**TEXTO DE ORIGEM**

____________

Giovani Pereira/Folha Imagem
Atores do Galpão em cena de "Um Trem Chamado Desejo"



"Um Trem Chamado Desejo", musical do grupo de "Romeu e Julieta", estréia em Belo Horizonte


ISRAEL DO VALE
ENVIADO ESPECIAL A BELO HORIZONTE

Belo Horizonte, fim dos anos 20. A cidade em formação é habitada por uma gente que trocou a vida do interior pela perspectiva de renovação -geográfica, intelectual, financeira- oferecida pela nova capital, fundada havia apenas três décadas.
O sonho da metrópole contrasta com o ideário matuto, caseiro, mas não impede que o imaginário da intelectualidade local se alimente da vontade de saber o que há por trás da cadeia montanhosa que aprisiona a cidade. Pelo menos é o que querem acreditar os atores da Companhia Alcantil das Alterosas, espécie de alter ego do grupo Galpão em seu novo espetáculo, "Um Trem Chamado Desejo", que estréia na capital mineira hoje, para convidados -quinta, para o público.
Empenhados em manter-se como companhia estável, com um repertório de musicais, os integrantes da Alcantil das Alterosas fazem vistas grossas para a realidade e prosseguem firmes no projeto de reproduzir ali o êxito das grandes produções cariocas.

____________

**MATERIAL**
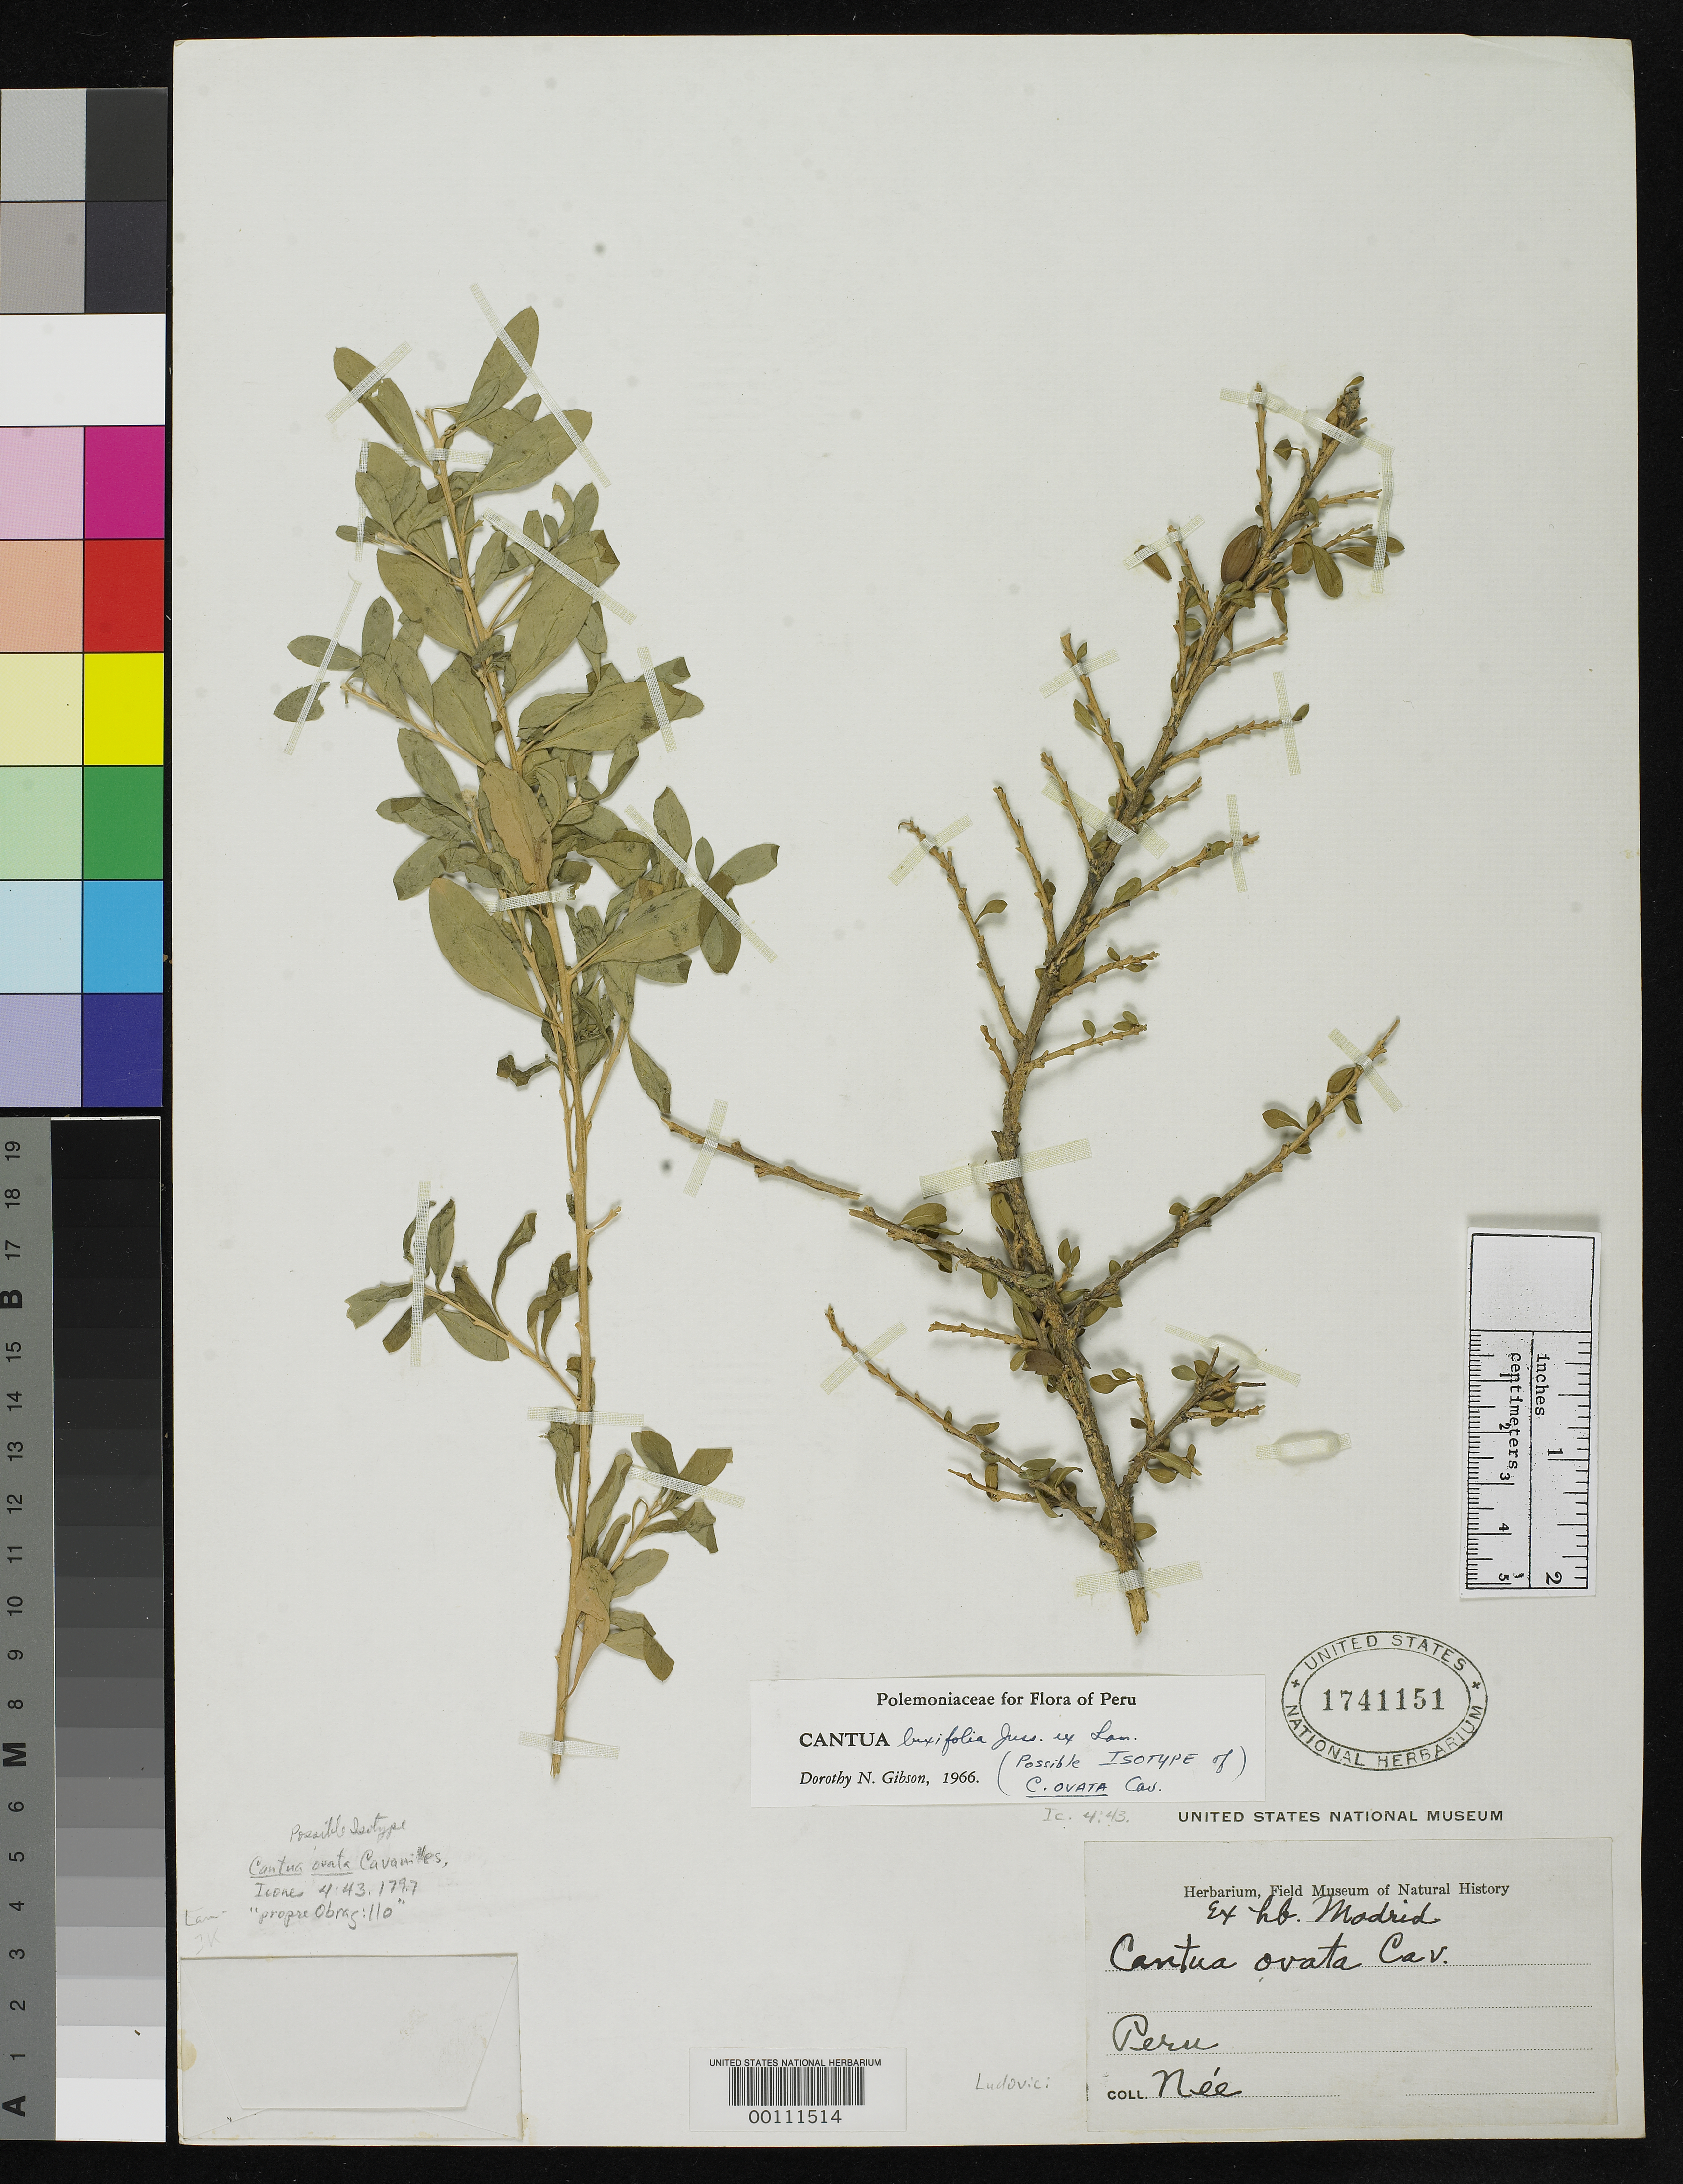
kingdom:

____________

**COMPLETE A SEGUIR**
1. Transcreva, do texto sobre o espetáculo do grupo Galpão, o trecho que vai de "Belo Horizonte, fim" até "para o público.".
2. Prossiga o texto sobre a estreia de "Um Trem Chamado Desejo", começando logo após a última frase apresentada.

**RESPOSTAS**
1.
Belo Horizonte, fim dos anos 20. A cidade em formação é habitada por uma gente que trocou a vida do interior pela perspectiva de renovação -geográfica, intelectual, financeira- oferecida pela nova capital, fundada havia apenas três décadas.
O sonho da metrópole contrasta com o ideário matuto, caseiro, mas não impede que o imaginário da intelectualidade local se alimente da vontade de saber o que há por trás da cadeia montanhosa que aprisiona a cidade. Pelo menos é o que querem acreditar os atores da Companhia Alcantil das Alterosas, espécie de alter ego do grupo Galpão em seu novo espetáculo, "Um Trem Chamado Desejo", que estréia na capital mineira hoje, para convidados -quinta, para o público.

2.
Não bastassem as limitações naturais do contexto, deparam-se com outro grande empecilho: a crescente investida do cinema como opção de entretenimento. Após sucessivos fracassos no palco, dobram-se às evidências e, sob influência do diretor espertalhão, procuram pôr a companhia nos trilhos pelo atalho da imagem em movimento.
Na nova montagem do grupo mineiro -que se celebrizou com a encenação de "Romeu e Julieta", recém-levada ao Globe Theatre, em Londres-, qualquer semelhança com a realidade não terá sido mera coincidência. Para além da paródia que o nome possa insinuar (com a carona no bonde do dramaturgo norte-americano Tennessee Williams), este "Trem" trafega por um jogo de espelhos, feito de oposições e imagens invertidas que recompõem, em registro de farsa, a trajetória do próprio grupo. A começar da busca de sobrevivência -exercício feito há 18 anos pelo Galpão.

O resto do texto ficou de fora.